For many of us, fundamentals are like Swiss cheese: mostly solid but with intermittent but noticeable holes. This is the second part of a series of articles exploring the principles and properties of audio systems and related fields. (Read Part 1 here.)
We’re going to focus on the properties of analog electronic transmission. Perhaps you know everything on this subject already, but just maybe there are a few holes that can be filled in and make the reading effort worthwhile.
Q: What’s the difference between peak and rms?
At least 3 dB. Maybe a lot more. Peak is easy to define. It’s the waveform’s amplitude value at any given moment in time. View it on an oscilloscope (or Pro Tools) and there it is.
The rms value is the challenging one because it’s strictly a mathematical construct. We don’t listen to rms versions of our favorite songs (it would be worse than an MP3!). The term “rms” stands for root of the mean of the square. It’s functionally the average amplitude, but we must go through the squaring and square rooting because an audio signal has positive and negative values (which would otherwise average to zero).
So what does the rms value give us? For electrical signals, it’s the heat dissipation value and for acoustic signals the perceived loudness. Loudspeakers can be destroyed by too much of either (peak tears them up and rms burns them up).
Peak values are inherently higher than rms values. The differential between peak and rms is termed the “crest factor” and varies with input signal (Figure 1). A sine wave has the lowest crest factor (3 dB), pink noise has around 12 dB and transient impulses can exceed 40 dB.
Bear in mind that dynamic range is limited by peak rather than rms levels. It’s the peak waveform that clips, e.g., a transient impulse (like a snare drum) can clip the system and yet barely move an rms-reading level meter.
A final note: the numerical renderings of digital audio are always peak-to-peak. There is no reason to calculate heat load or loudness of a number.
Q. What’s the difference between 0 dBV and 0 dBu?
2.21 dB (i.e. 0 dBV = +2.21 dBu). The reference point for the dBV scale (that’s dB “voltage”) is 1 volt rms. Seems logical. By contrast, 0 dBu (dB “unloaded”) is referenced to 0.775 volts, which sounds like somebody was loaded when they thought this up.
The dBu standard is the descendent of dBm (dB “milliwatts”), which I guess contrasts to “dB not measured.” The dBm standard was created to monitor power transmission for grandpa’s passive telephone: 0.775 volts across a 600-ohm load = 1 milliwatt. dBu keeps the voltage part of dBm and unloads the impedance part (Figure 2).
Q. What is headroom?
The distance between the top of your head and the doorway you’re walking through. I have about 3 dB more than Shaquille O’Neal.

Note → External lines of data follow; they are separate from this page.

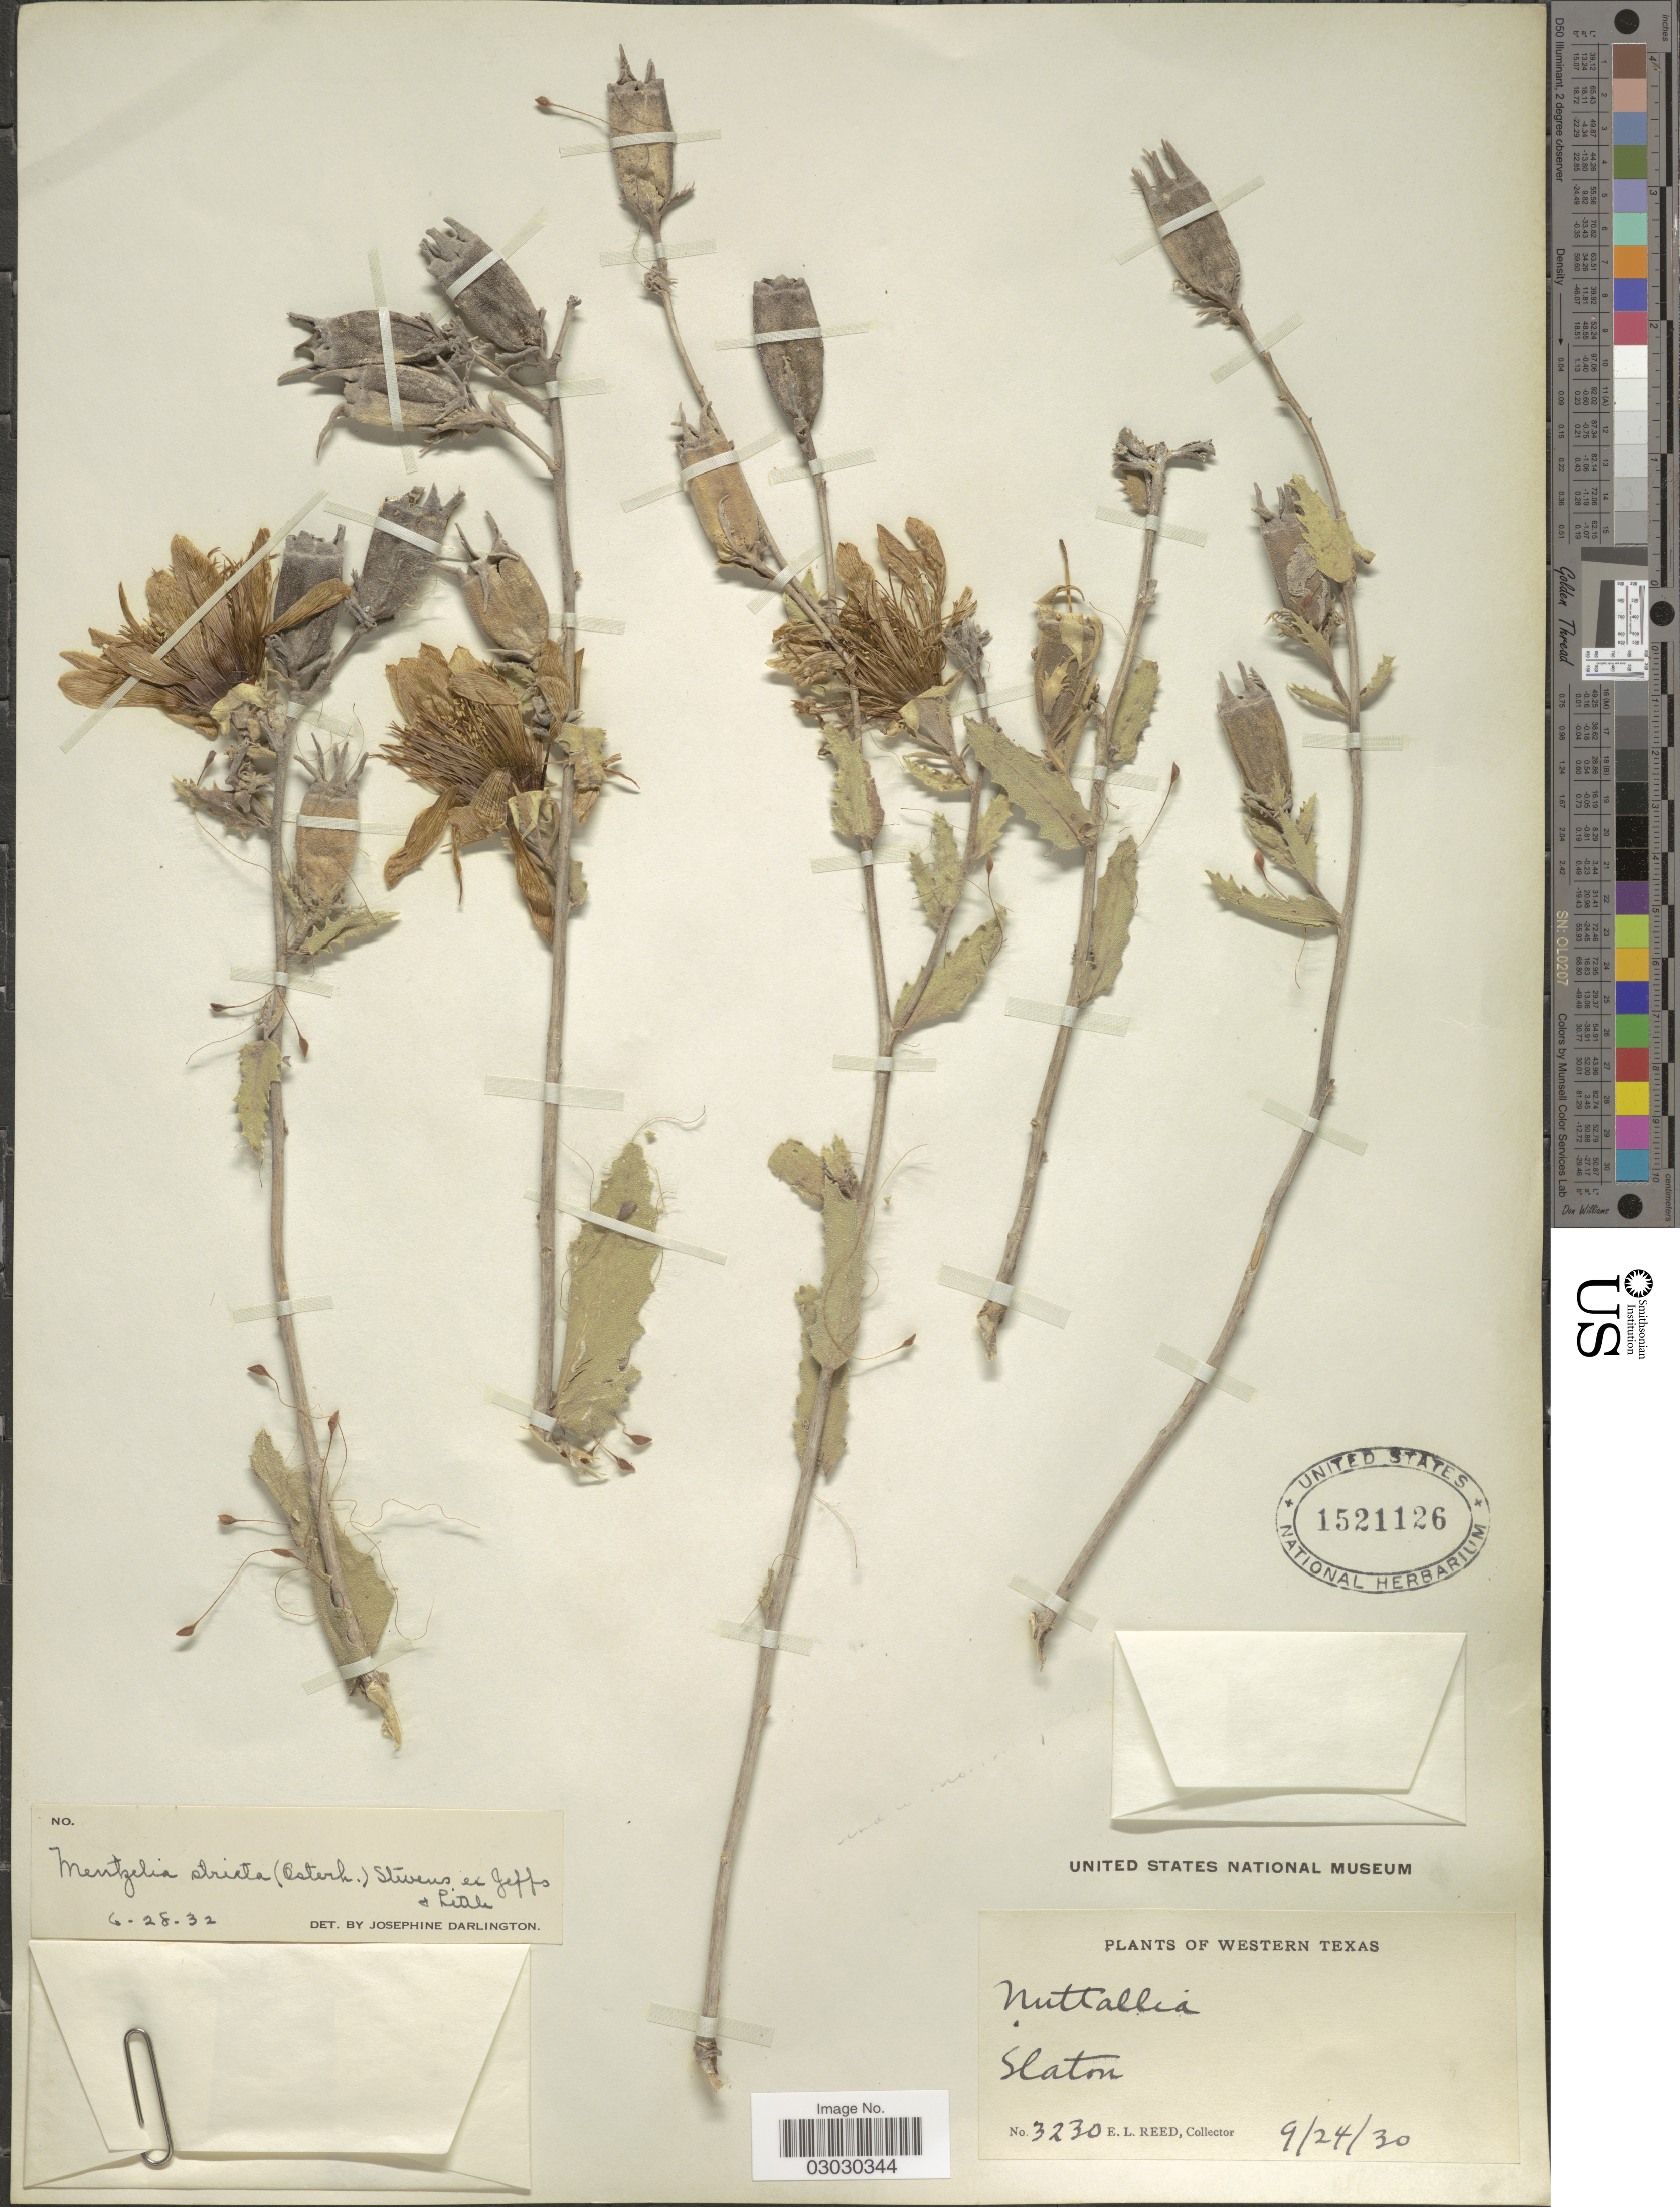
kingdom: Plantae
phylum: Tracheophyta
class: Magnoliopsida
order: Cornales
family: Loasaceae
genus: Mentzelia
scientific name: Mentzelia stricta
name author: (Osterh.) Stevens ex Jeffs & Little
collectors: E. Reed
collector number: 3230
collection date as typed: Transcribed d/m/y: 24/9/30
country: United States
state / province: Texas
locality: Western Texas, Slaton.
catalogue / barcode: US 1521126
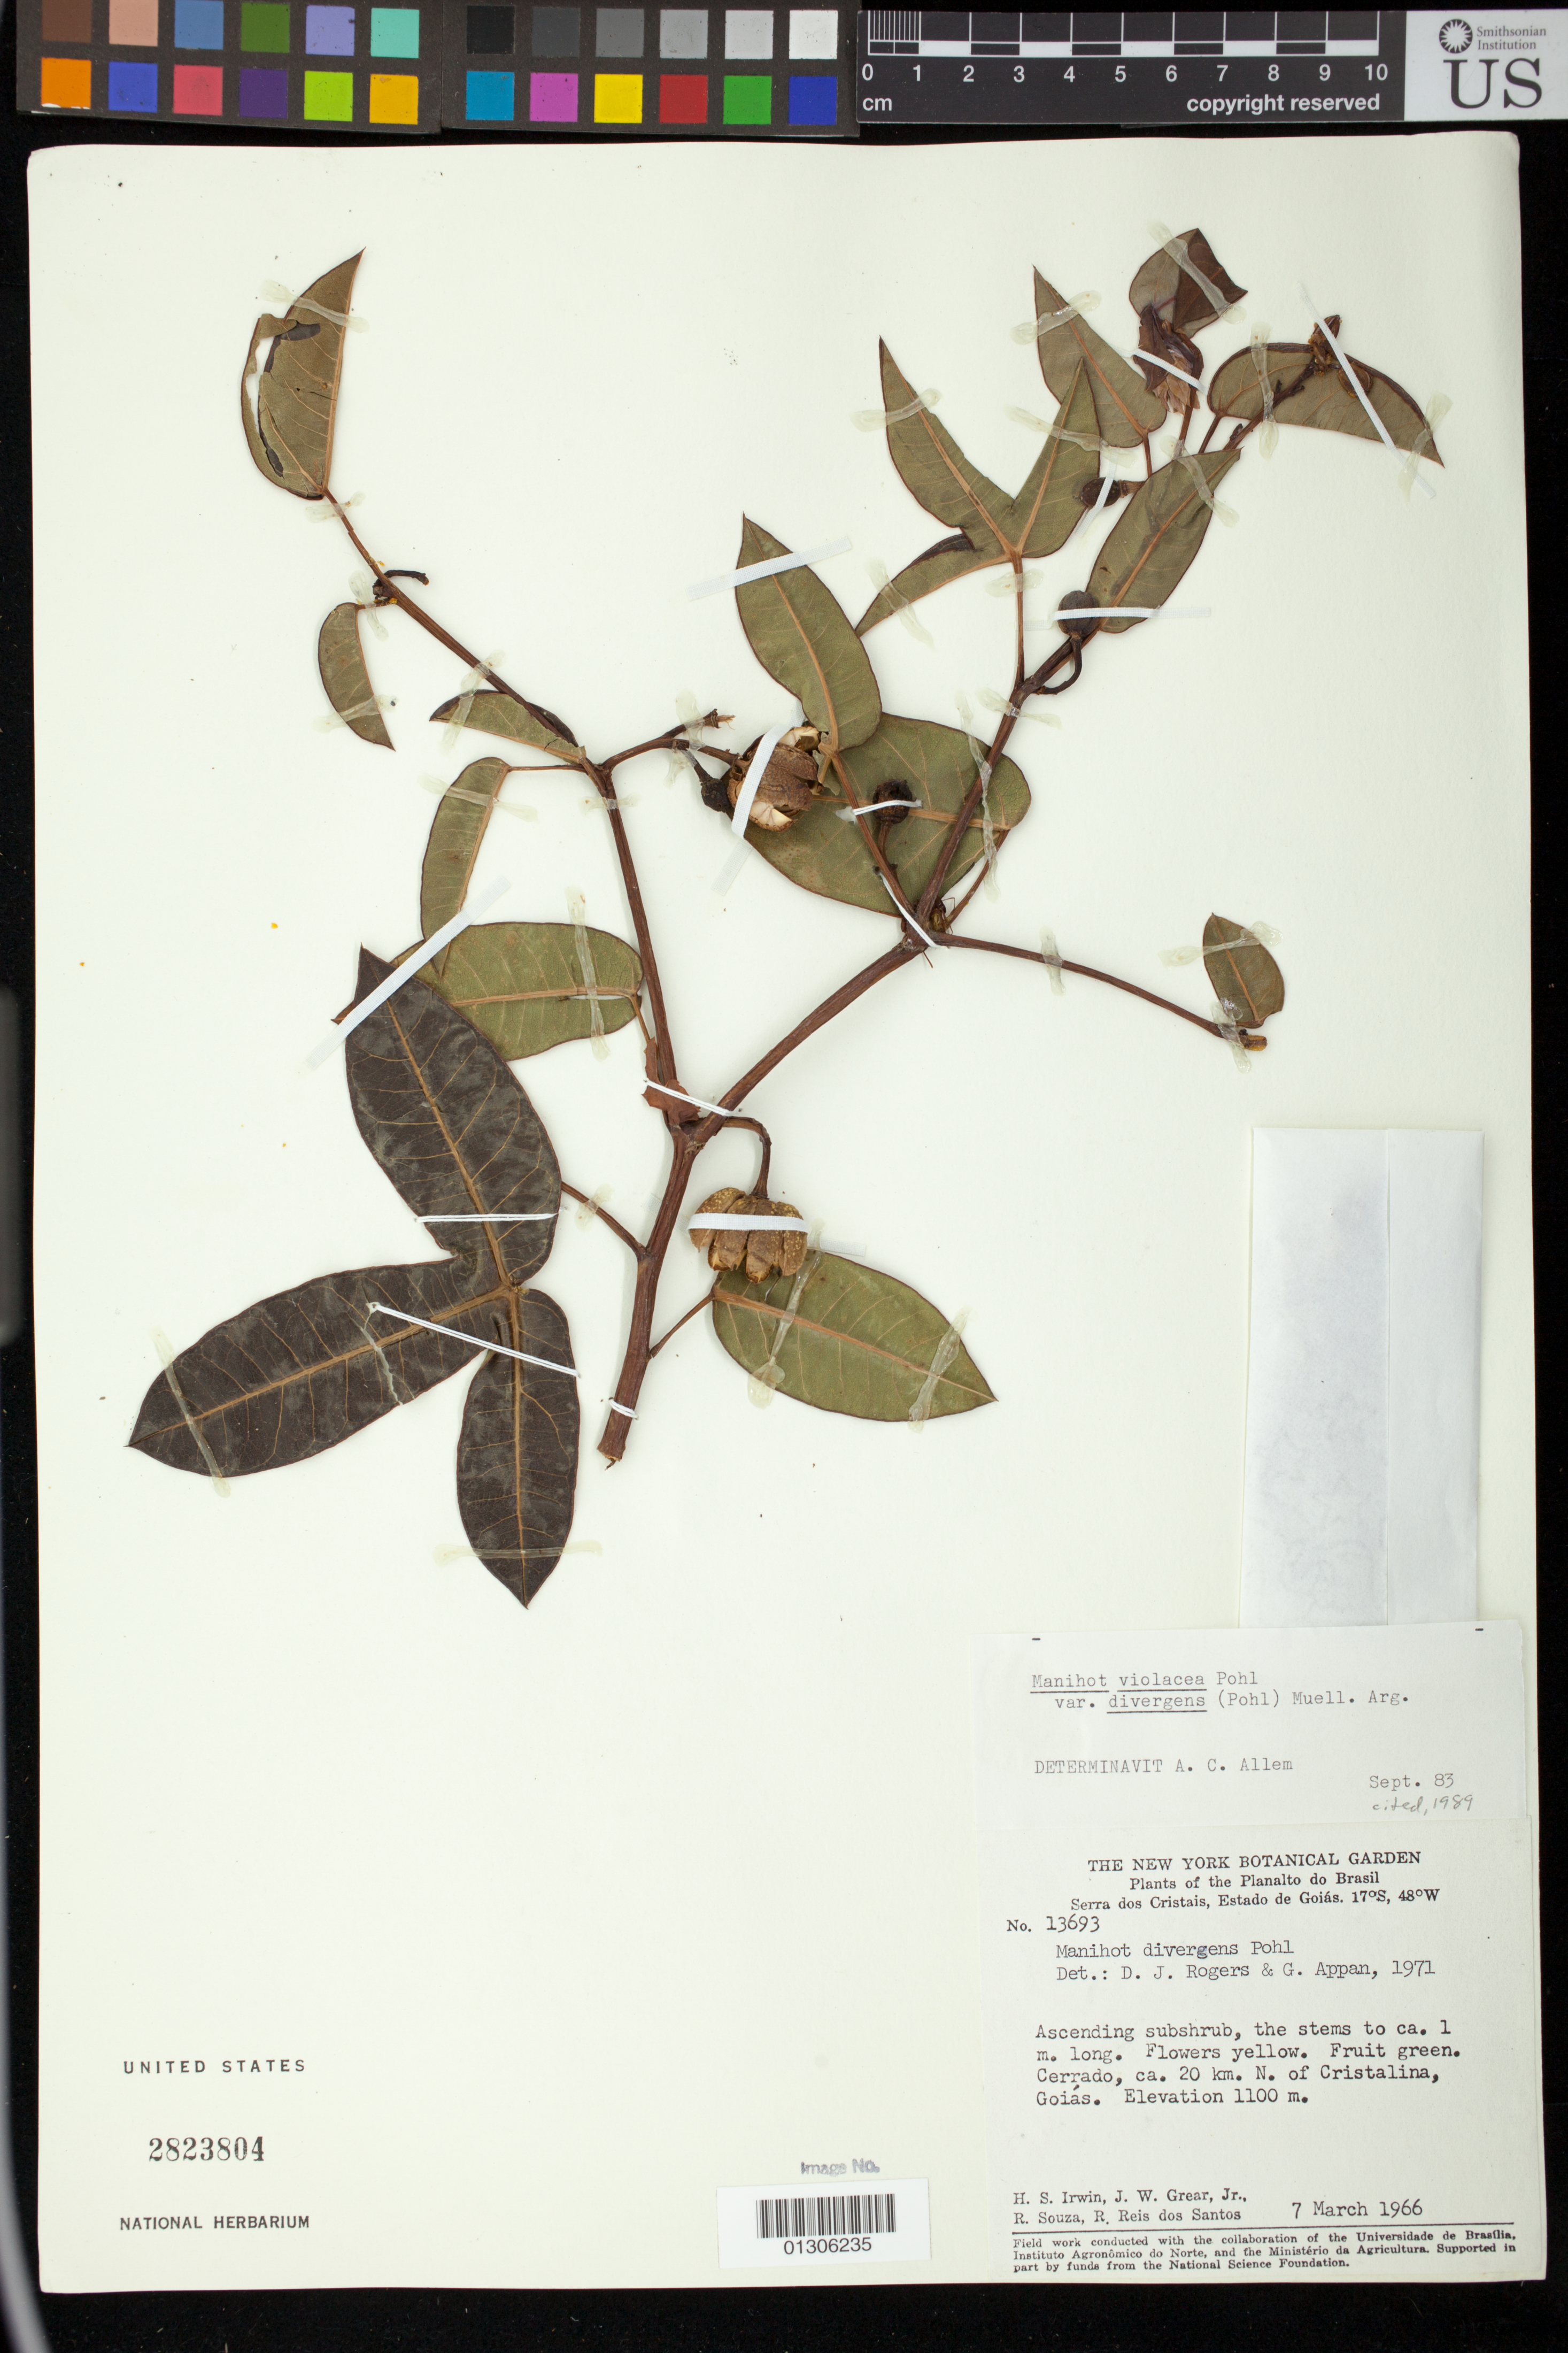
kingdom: Plantae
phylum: Tracheophyta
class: Magnoliopsida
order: Malpighiales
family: Euphorbiaceae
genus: Manihot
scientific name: Manihot divergens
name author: Pohl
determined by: Mendoza, M.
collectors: H. Irwin, J. W. Grear, R. Souza & R. Reis dos Santos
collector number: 13693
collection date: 1966-07-03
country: Brazil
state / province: Goiás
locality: ca. 20 km. N. of Cristalina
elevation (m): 1100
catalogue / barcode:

An audio waveform contains the full extensions of the peak-to-peak amplitude levels. If our signal can be moved along without hitting the upper/lower limits (i.e. clipping) then we have headroom, which can be characterized in dB. Simply put, headroom is the remaining peak capability before overload on a moment to moment basis.
In an analog electronic context this the voltage left before hitting the DC rails. For a loudspeaker, it’s how much distance remains before reaching the excursion limits. In digital world: the remaining bits before full scale.
Q. What is dynamic range?
At the opposite end of headroom is the floor, in this case, the noise floor. Dynamic range is the area between the noise floor (the point where our signal gets swamped by the competition) and the overload point (analog electronic clipping, loudspeaker excursion limits, etc.).
In the digital world, the dynamic range is the difference because the highest number we can count (full scale digital) and the threshold point of the lowest bit.